Re: [patch v3]vmscan: correctly detect GFP_ATOMIC allocation failure

linux-mm.kvack.org archive mirror
 help / color / mirror / Atom feed

From: Minchan Kim <minchan.kim@gmail.com>
To: Shaohua Li <shaohua.li@intel.com>
Cc: David Rientjes <rientjes@google.com>,
	Andrew Morton <akpm@linux-foundation.org>, mel <mel@csn.ul.ie>,
	Rik van Riel <riel@redhat.com>, Michal Hocko <mhocko@suse.cz>,
	linux-mm <linux-mm@kvack.org>
Subject: Re: [patch v3]vmscan: correctly detect GFP_ATOMIC allocation failure
Date: Fri, 28 Oct 2011 07:50:42 +0900	[thread overview]
Message-ID: <20111027225042.GA29407@barrios-laptop.redhat.com> (raw)

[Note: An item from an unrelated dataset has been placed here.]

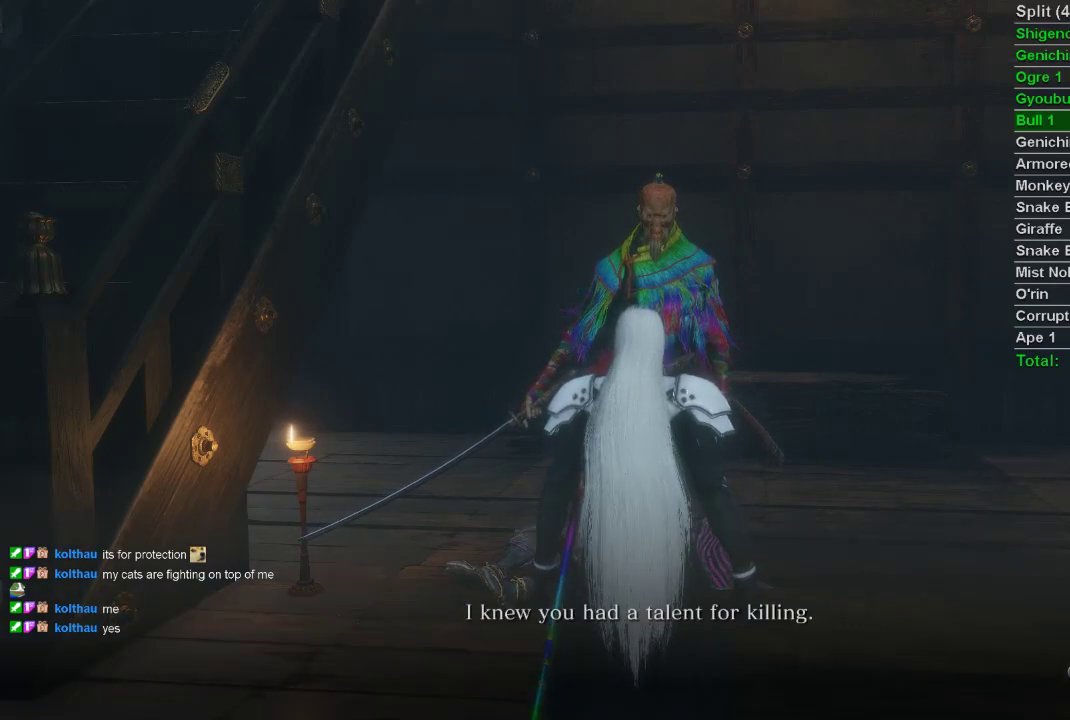
{"buttons": ["CROSS"], "left_stick": "center", "right_stick": "center", "events": [[67, "CROSS", "up"], [150, "CROSS", "down"], [233, "CROSS", "up"], [317, "CROSS", "down"], [383, "CROSS", "up"], [467, "CROSS", "down"]]}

In-Reply-To: <1318904032.22361.113.camel@sli10-conroe>

On Tue, Oct 18, 2011 at 10:13:52AM +0800, Shaohua Li wrote:
> On Wed, 2011-10-12 at 15:59 +0800, Minchan Kim wrote:
> > On Wed, Oct 12, 2011 at 10:48:59AM +0800, Shaohua Li wrote:
> >  > > there are two cases one zone is below min_watermark.
> > > > > 1. the zone is below min_watermark for allocation in the zone. in this
> > > > > case we need hurry up.
> > > > > 2. the zone is below min_watermark for allocation from high zone. we
> > > > > don't really need hurry up if other zone is above min_watermark.

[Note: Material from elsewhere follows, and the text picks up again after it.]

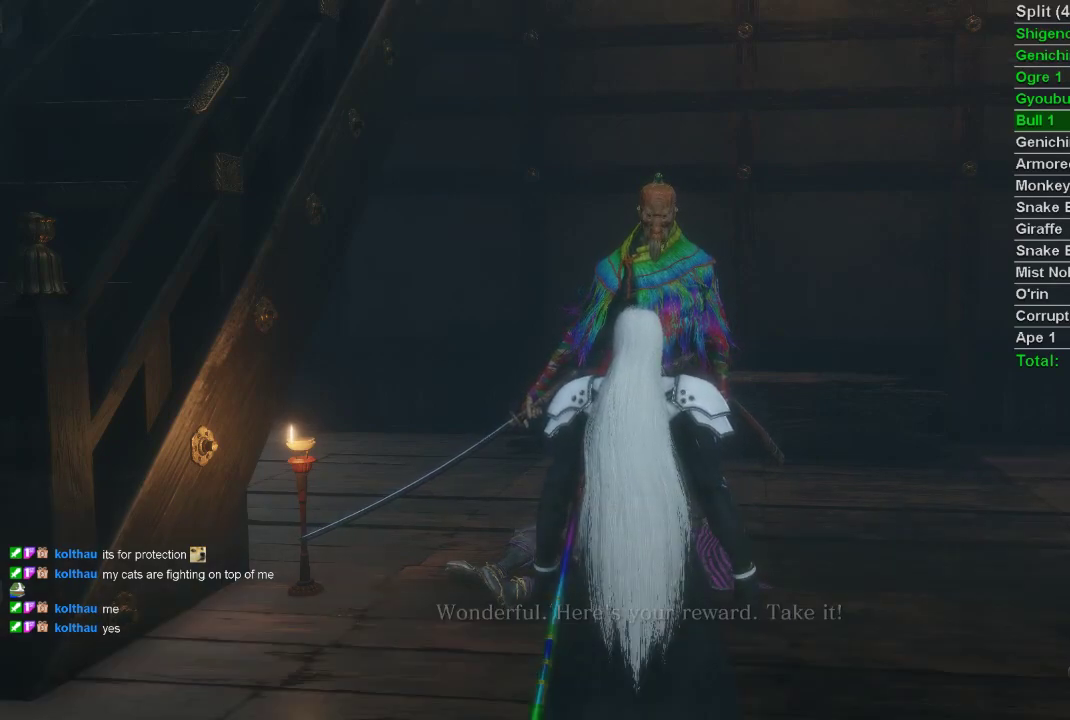
{"buttons": ["CROSS"], "left_stick": "center", "right_stick": "center", "events": [[50, "CROSS", "up"], [150, "CROSS", "down"], [200, "CROSS", "up"], [300, "CROSS", "down"], [367, "CROSS", "up"], [467, "CROSS", "down"]]}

> > > > > Since low zone need to reserve pages for high zone, the second case
> > > > > could be common.
> > > > 
> > > > You mean "lowmem_reserve"?
> > > > It means opposite. It is a mechanism to defend using of lowmem pages from high zone allocation
> > > > because it could be fatal to allow process pages to be allocated from low zone.
> > > > Also, We could set each ratio for reserved pages of zones.
> > > > How could we make sure lower zones have enough free pages for higher zone?
> > > lowmem_reserve causes the problem, but it's not a fault of
> > > lowmem_reserve. I'm thinking changing it.
> > > 
> > > > > Yes, keeping kswapd running in this case can reduce the chance
> > > > > GFP_ATOMIC failure. But my patch will not cause immediate failure
> > > > > because there is still some zones which are above min_watermark and can
> > > > > meet the GFP_ATOMIC allocation. And keeping kswapd running has some
> > > > 
> > > > True. It was why I said "I don't mean you are wrong but we are very careful about this."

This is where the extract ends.